One of my personal goals is to complete a 5K, running, of course. I promised myself that once I got down into the 260’s, I would start working toward learning to run again. It’s been so long since I last ran–over 20 years–that I don’t know if I could do it correctly without hurting myself even if I tried. My knees are completely shot, and I am pretty sure I wouldn’t know what to do with my arms either. I want to take the 9 to 5K class at Luke’s Locker, but I’m wondering if I should visit with a physical therapist first who specializes in sports and sports injuries so that I can see where I need to improve my muscle strength to stabilize my crunchy knees and avoid hurting myself.

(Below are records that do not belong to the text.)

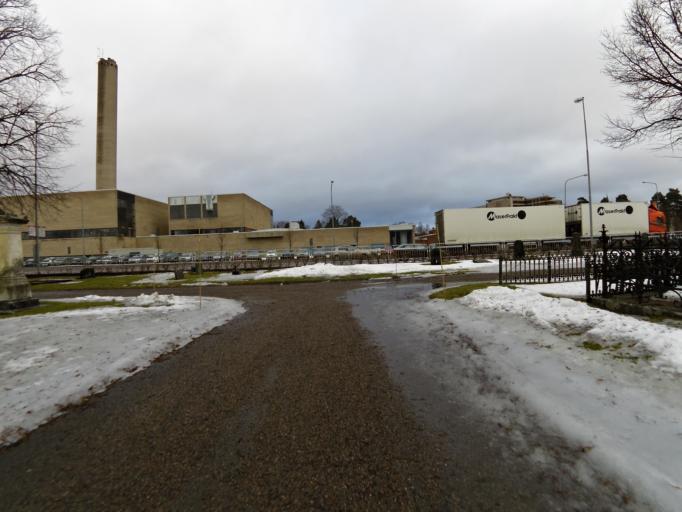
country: SE
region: Gaevleborg
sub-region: Gavle Kommun
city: Gavle
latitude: 60.6751
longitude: 17.1154
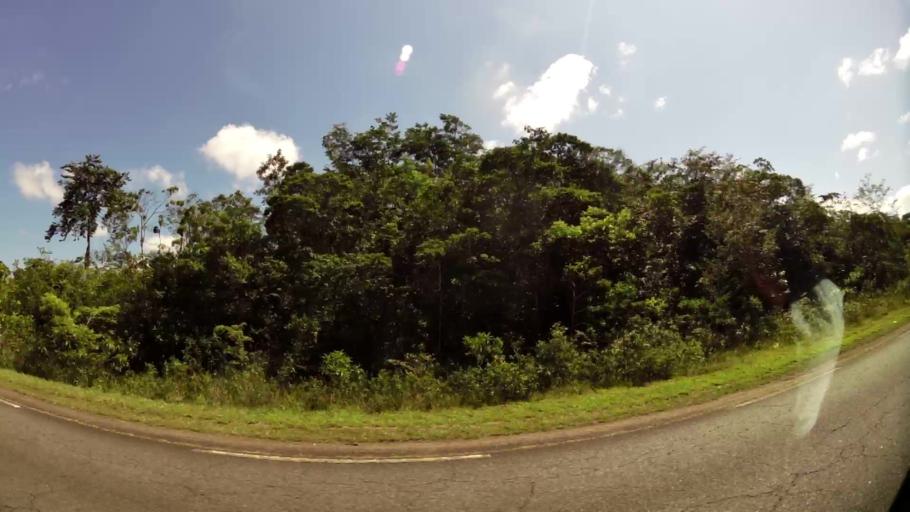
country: GF
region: Guyane
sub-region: Guyane
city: Matoury
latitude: 4.8346
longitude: -52.3306
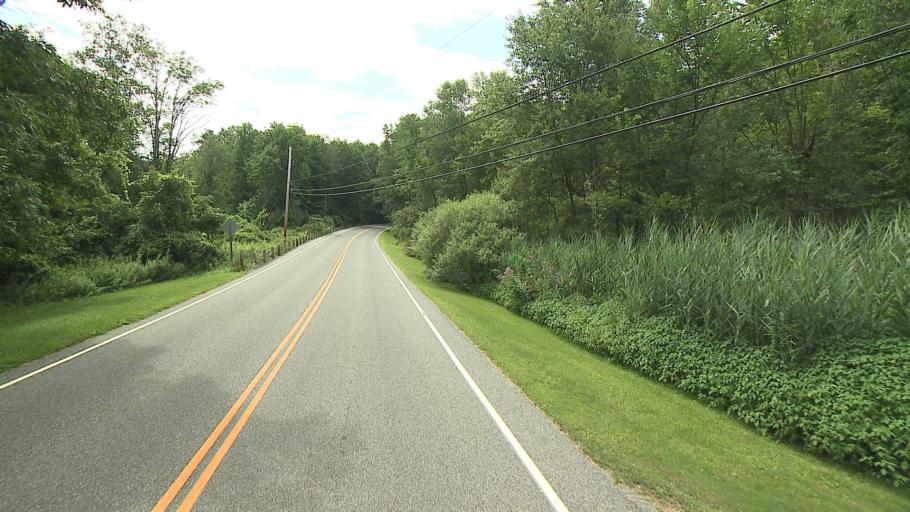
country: US
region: Connecticut
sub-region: Fairfield County
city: Sherman
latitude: 41.6234
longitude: -73.5079
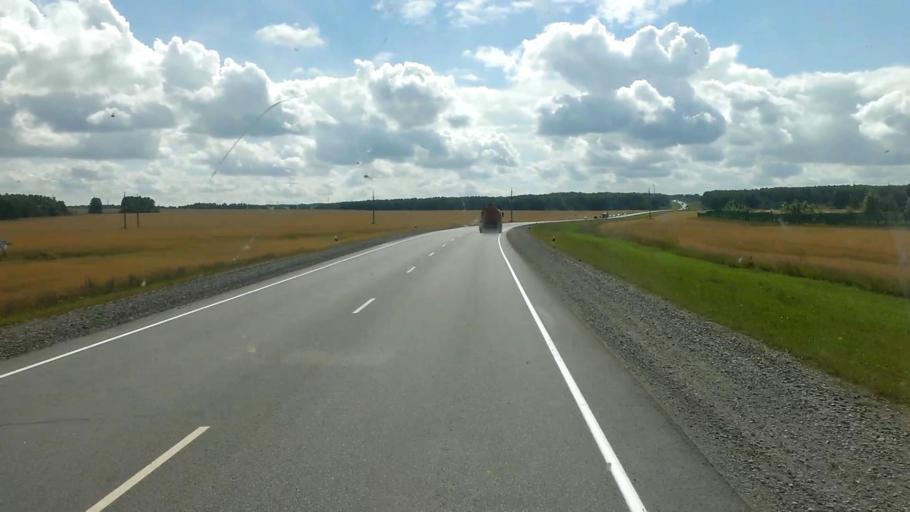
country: RU
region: Altai Krai
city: Troitskoye
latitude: 52.9937
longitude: 84.7407
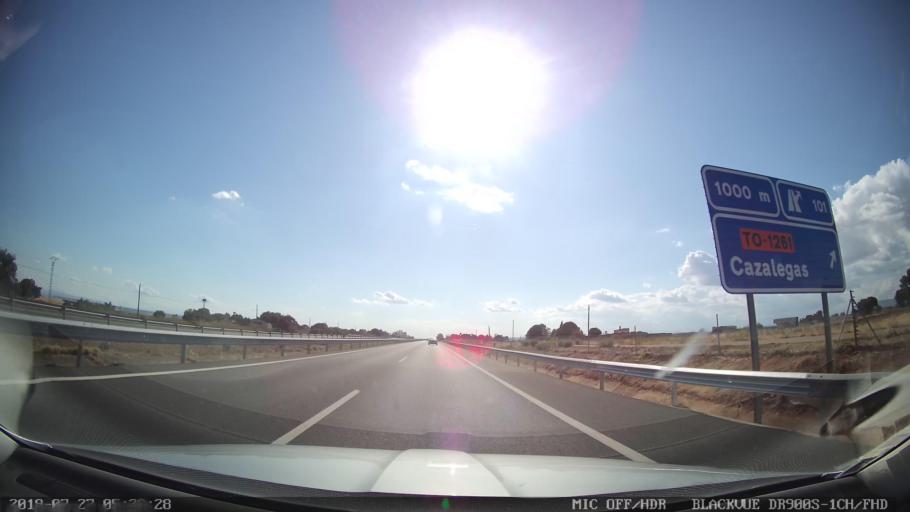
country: ES
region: Castille-La Mancha
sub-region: Province of Toledo
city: Cazalegas
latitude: 39.9992
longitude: -4.6594
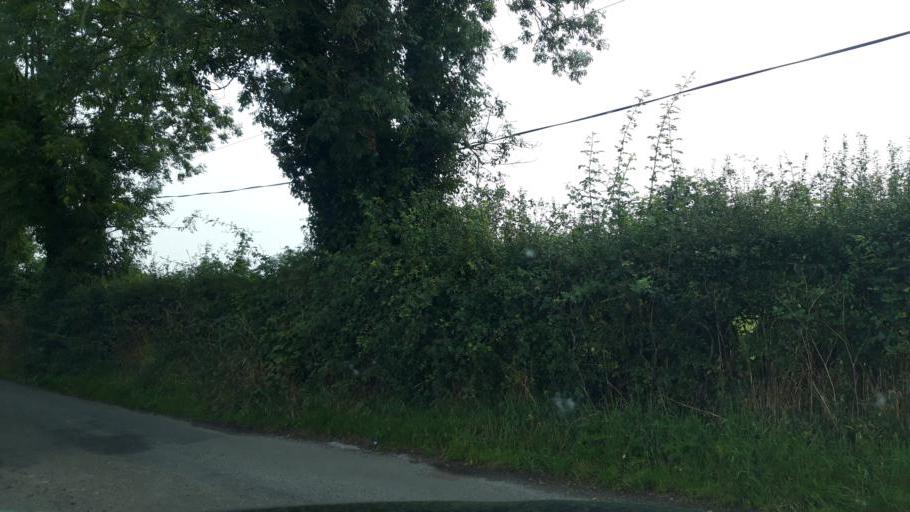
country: IE
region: Leinster
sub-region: Kilkenny
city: Callan
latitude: 52.5511
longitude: -7.3903
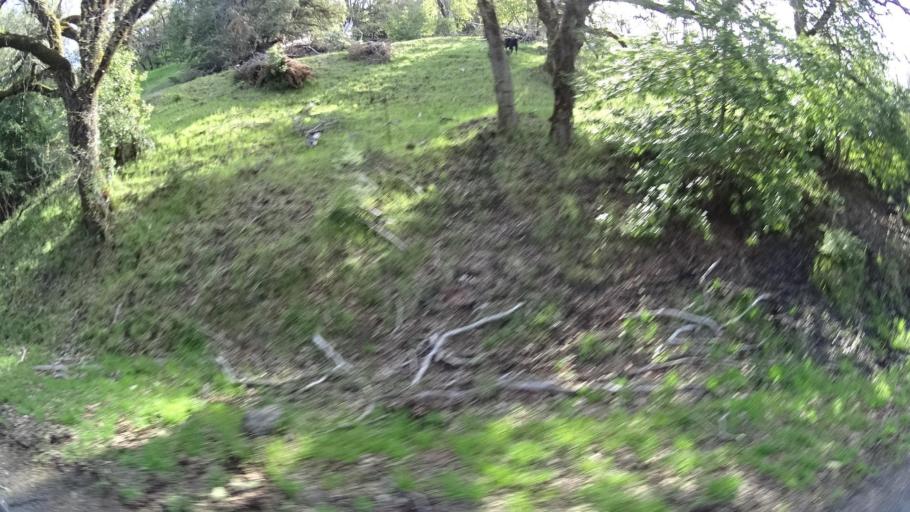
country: US
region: California
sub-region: Humboldt County
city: Hydesville
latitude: 40.6421
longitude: -123.9050
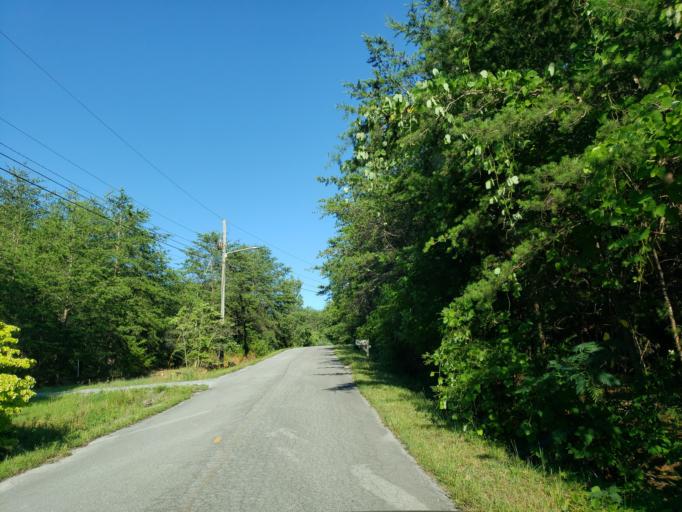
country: US
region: Georgia
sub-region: Polk County
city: Aragon
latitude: 34.0882
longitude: -84.9968
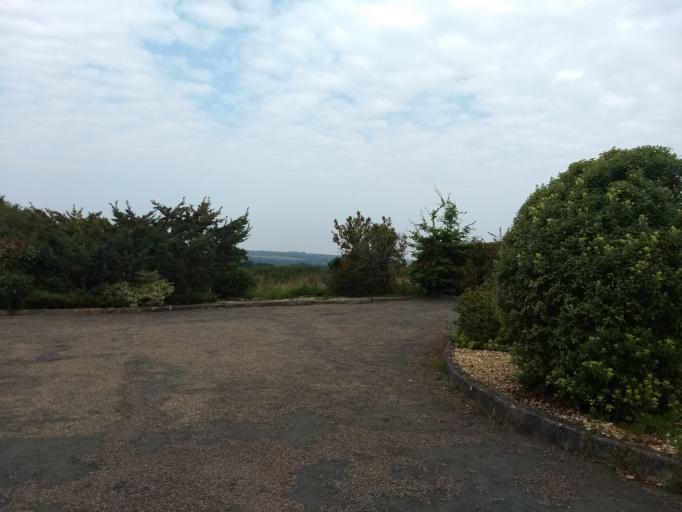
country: GB
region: England
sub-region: Isle of Wight
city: Newport
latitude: 50.7015
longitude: -1.2737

I hesitate to take the class in the fall/winter because I break out in hives all over when I get cold, no matter how many layers of clothes I have on my body. It’s really bizarre but it happens on the regular when I get too cold. So I may wait until the spring to take the class when it is slightly warmer outside, and focus on swimming and aqua exercise until then. But I want to complete at least one 5K before my surgery anniversary of July 8, 2014. After that, I’d love to be able to run one each month in a different location every time.
When next payday comes, I plan to buy my rec center membership and enroll in some aqua aerobics classes. I just need to find some that fit into my schedule. Tomorrow, I will go to the gym for a little bit and ride the recumbent bike and do a little weight lifting. I promised myself I’d go to the gym Fridays, Saturdays and Sundays and I failed at it today, but I did get in over 7,000 steps walking today so there’s that. Tomorrow I’ll go, ride the bike and start accruing mileage toward my trip to Chicago.
One step, one bite, one sip and one day at a time. I’ll master this sleeve life yet.